### Records for this task
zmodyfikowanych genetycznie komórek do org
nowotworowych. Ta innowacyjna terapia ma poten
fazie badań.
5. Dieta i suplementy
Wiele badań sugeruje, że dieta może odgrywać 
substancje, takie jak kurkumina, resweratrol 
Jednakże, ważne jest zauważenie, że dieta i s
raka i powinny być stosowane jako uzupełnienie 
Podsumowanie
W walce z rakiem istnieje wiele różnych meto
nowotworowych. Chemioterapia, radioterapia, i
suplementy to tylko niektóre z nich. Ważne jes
==
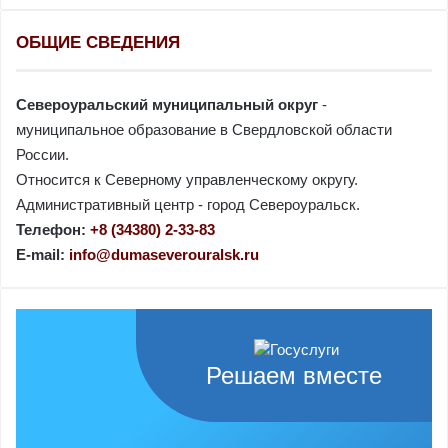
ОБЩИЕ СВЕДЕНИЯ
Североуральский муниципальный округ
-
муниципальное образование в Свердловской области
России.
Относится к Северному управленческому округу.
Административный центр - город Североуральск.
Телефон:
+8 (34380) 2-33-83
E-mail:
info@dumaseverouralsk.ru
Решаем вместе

### Task to complete
Copy out again, line for line, the stretch from the line containing "ОБЩИЕ СВЕДЕНИЯ" through the line containing "Решаем вместе", with both of those lines included.

### Output
ОБЩИЕ СВЕДЕНИЯ
Североуральский муниципальный округ
-
муниципальное образование в Свердловской области
России.
Относится к Северному управленческому округу.
Административный центр - город Североуральск.
Телефон:
+8 (34380) 2-33-83
E-mail:
info@dumaseverouralsk.ru
Решаем вместе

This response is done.